The Quantum overhaul made Firefox quicker and lighter on system resources and added a more modern, minimalist-style interface. Using the Photon design language, Mozilla's developers produced an intuitive browsing experience that displayed more web content. In addition to being twice as fast as Firefox 52, Quantum used 33% less memory than Google Chrome.

Quantum's speed boost still endures. Mozilla says the Chrome web browser uses 1.77 times as much memory as the Firefox Browser.

How to Customize Tracking Protection in Firefox Browser

The release of Quantum introduced the option to enable Tracking Protection while browsing. Previously, this option was only available in Private Browsing mode.

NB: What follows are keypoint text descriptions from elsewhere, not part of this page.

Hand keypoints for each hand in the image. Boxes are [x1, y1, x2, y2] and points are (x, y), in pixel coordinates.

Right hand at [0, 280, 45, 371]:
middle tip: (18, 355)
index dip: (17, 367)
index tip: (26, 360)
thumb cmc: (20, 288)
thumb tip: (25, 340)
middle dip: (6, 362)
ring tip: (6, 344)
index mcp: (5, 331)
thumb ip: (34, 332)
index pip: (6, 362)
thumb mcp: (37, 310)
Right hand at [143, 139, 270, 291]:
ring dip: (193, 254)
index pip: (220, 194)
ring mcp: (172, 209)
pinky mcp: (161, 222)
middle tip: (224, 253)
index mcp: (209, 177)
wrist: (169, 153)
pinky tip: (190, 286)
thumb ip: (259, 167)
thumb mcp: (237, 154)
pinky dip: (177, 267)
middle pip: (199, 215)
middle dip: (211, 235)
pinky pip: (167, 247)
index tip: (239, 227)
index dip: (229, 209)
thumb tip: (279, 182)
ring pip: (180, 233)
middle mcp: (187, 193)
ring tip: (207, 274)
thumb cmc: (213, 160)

Firefox Browser has even more robust Tracking Protection functionality. Here's how it works:

  1. Launch Firefox and select Firefox > Preferences. (On a Windows PC, select menu icon (three lines) > Settings.)

    Firefox Browser with Preferences highlighted
  2. Select Privacy & Security from the left pane.

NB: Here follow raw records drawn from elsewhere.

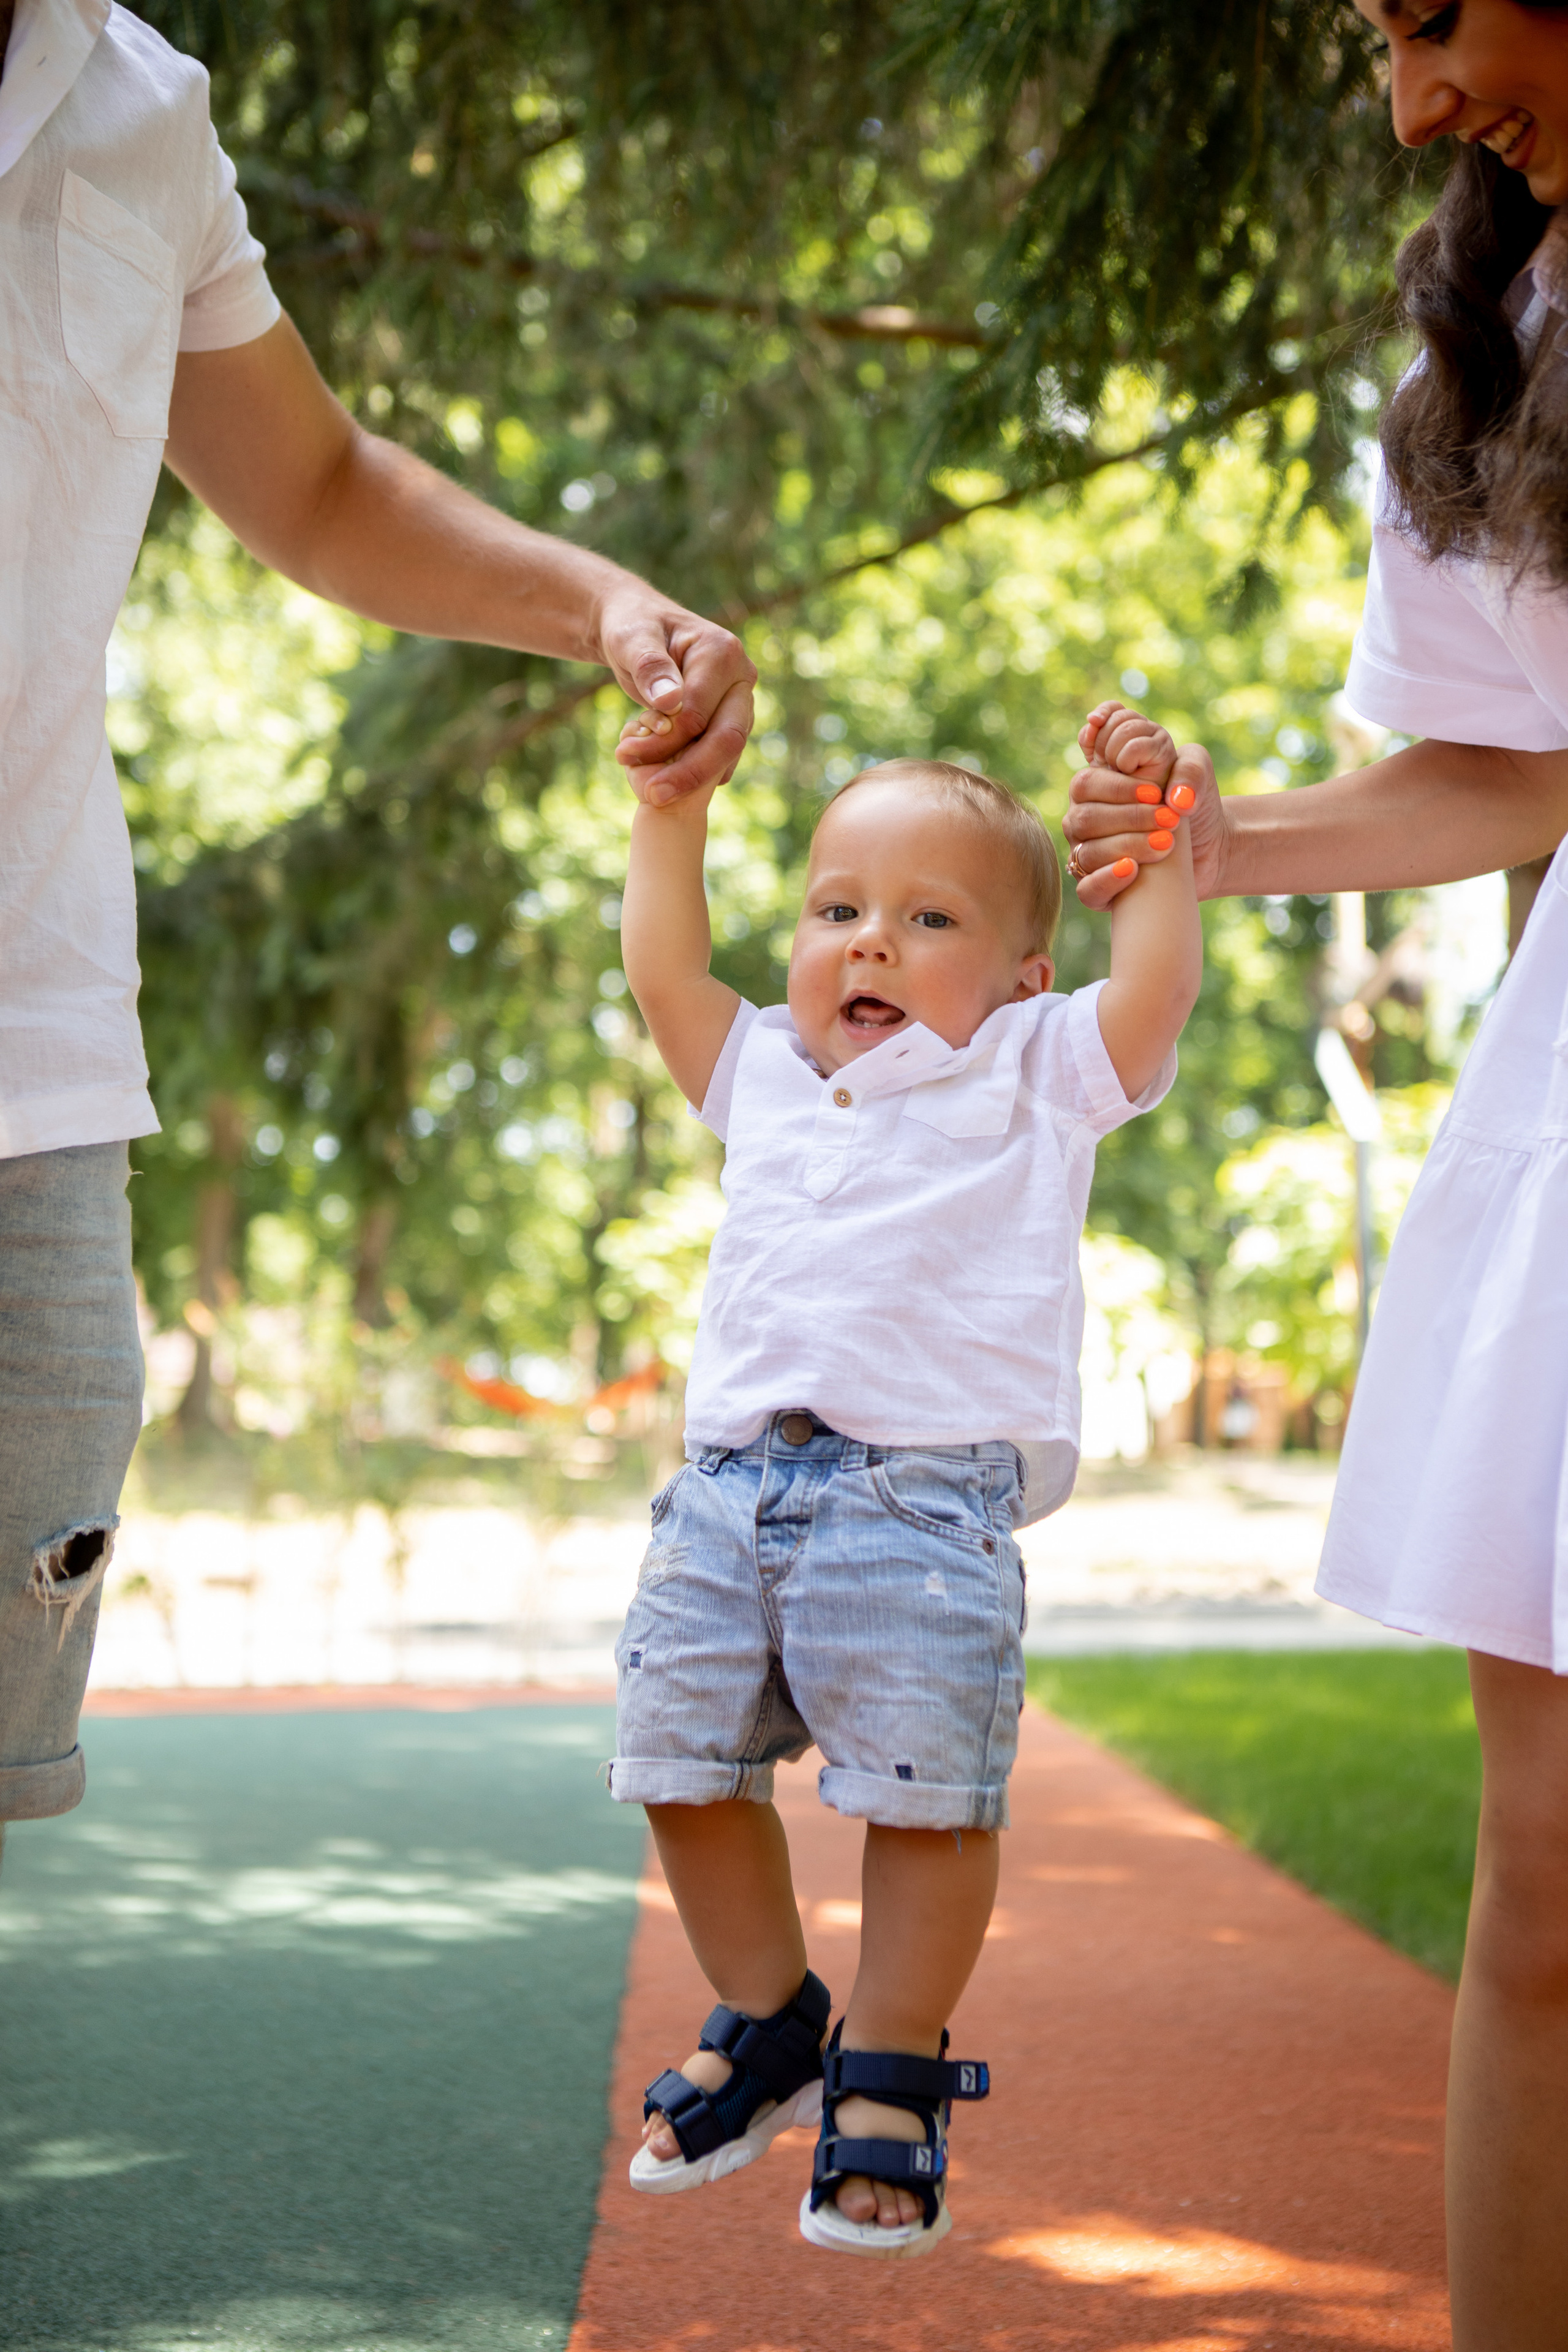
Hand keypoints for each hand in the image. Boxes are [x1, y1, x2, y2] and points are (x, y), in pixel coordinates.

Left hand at [601, 591, 756, 805]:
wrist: (640, 631)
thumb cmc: (633, 629)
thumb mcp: (630, 639)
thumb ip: (649, 666)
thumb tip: (670, 701)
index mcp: (723, 653)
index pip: (698, 713)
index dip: (664, 741)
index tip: (622, 753)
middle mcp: (741, 679)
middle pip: (727, 738)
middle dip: (689, 773)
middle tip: (652, 797)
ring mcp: (740, 703)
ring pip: (727, 753)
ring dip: (690, 777)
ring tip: (651, 791)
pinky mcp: (731, 722)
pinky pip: (720, 758)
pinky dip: (694, 773)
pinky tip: (663, 779)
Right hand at [1066, 716, 1225, 908]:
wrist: (1210, 845)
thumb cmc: (1193, 803)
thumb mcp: (1197, 774)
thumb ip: (1189, 768)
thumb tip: (1175, 800)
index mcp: (1098, 785)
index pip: (1086, 783)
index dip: (1117, 788)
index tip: (1156, 793)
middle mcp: (1085, 818)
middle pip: (1083, 818)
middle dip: (1129, 818)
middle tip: (1168, 819)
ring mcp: (1087, 854)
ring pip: (1087, 853)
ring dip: (1127, 846)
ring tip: (1166, 843)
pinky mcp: (1099, 888)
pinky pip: (1086, 890)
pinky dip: (1107, 880)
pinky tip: (1133, 869)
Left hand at [1081, 699, 1175, 786]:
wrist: (1139, 812)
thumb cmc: (1117, 789)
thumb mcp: (1097, 760)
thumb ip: (1091, 738)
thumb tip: (1092, 719)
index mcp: (1131, 727)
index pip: (1114, 707)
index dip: (1101, 715)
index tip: (1092, 729)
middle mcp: (1147, 727)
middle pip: (1117, 716)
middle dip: (1103, 740)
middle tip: (1106, 762)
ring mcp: (1158, 737)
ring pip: (1125, 728)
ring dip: (1113, 752)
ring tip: (1118, 769)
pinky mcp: (1164, 750)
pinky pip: (1134, 745)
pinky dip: (1125, 760)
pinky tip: (1129, 771)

    Privacy & Security highlighted in Firefox preferences
  3. Under Enhanced Tracking Protection, select Standard, Strict, or Custom.

    Firefox Privacy and Security settings with Enhanced Tracking options highlighted

    Standard offers balanced protection and normal page-load times. Strict has stronger protections, but some sites or content won't work well. Custom allows you to choose which trackers and scripts to block.

  4. You also have the option of sending websites a Do Not Track signal. Choose Always or Only when Firefox is set to block known trackers (default).

    Firefox Privacy & Security Settings with Do Not Track options highlighted

How to Take Screenshots in Firefox Browser

Firefox Quantum introduced a built-in screen-capture option accessible from the Page actions drop-down. In version 88 and later, Firefox removed the ability to take screenshots from the address bar. However, it's still easy to take screenshots in Firefox in three ways.

  • Use the keyboard shortcut Ctrl+Shift+S (Windows PC) or Command+Shift+S (Mac).
  • Right-click anywhere on the screen, then select Take Screenshot.
Firefox right-click menu with Take Screenshot highlighted
  • Or, add a screenshot function to the toolbar:
  1. Right-click on the toolbar and select Customize Toolbar.

    Customize Toolbar highlighted in Firefox
  2. Drag the Screenshot icon into the toolbar.

    Firefox toolbar options with Screenshot highlighted
  3. Access the screenshot function from your toolbar.

    Firefox toolbar with Screenshot icon highlighted

Automatically Restore Firefox Browsing Sessions

Firefox Quantum introduced the ability to restore your previous session when you launch the browser. The feature still works: Go to the History tab and select Restore Previous Version, and it will restore your last session tabs.

Firefox History menu with Restore Previous Session highlighted
  • What is Firefox Quantum?

    Firefox Quantum was the browser's release 57. It ushered in significant improvements, including a performance boost, an updated plug-in engine, an integrated pocket to save content on the fly, privacy enhancements like tracking protection, and two-click screenshots. Starting with Firefox release 70, however, the Quantum designation went away.

  • How do I speed up Firefox?

    To speed up Firefox Browser, you can free up memory, disable multi-process windows, and adjust the content process limit. Another suggestion is to make sure you're running the latest version of Firefox Browser.

  • How do I enable cookies on Firefox?

    Firefox Quantum is now Firefox Browser. To manage cookies in Firefox Browser, select menu (three horizontal lines) > Settings > Privacy and security. Ensure you don't have custom tracking settings that block all cookies; scroll down to Cookies and Site Data to manage cookies for individual sites.

  • What is the point of the Master Password on Firefox?

    The Primary Password (formerly known as Master Password) in Firefox Browser protects your personal information by always requiring an additional password to access stored logins for things like your email or bank account. To set it up, select Menu (three lines) > Settings > Privacy and security > Use a Primary Password.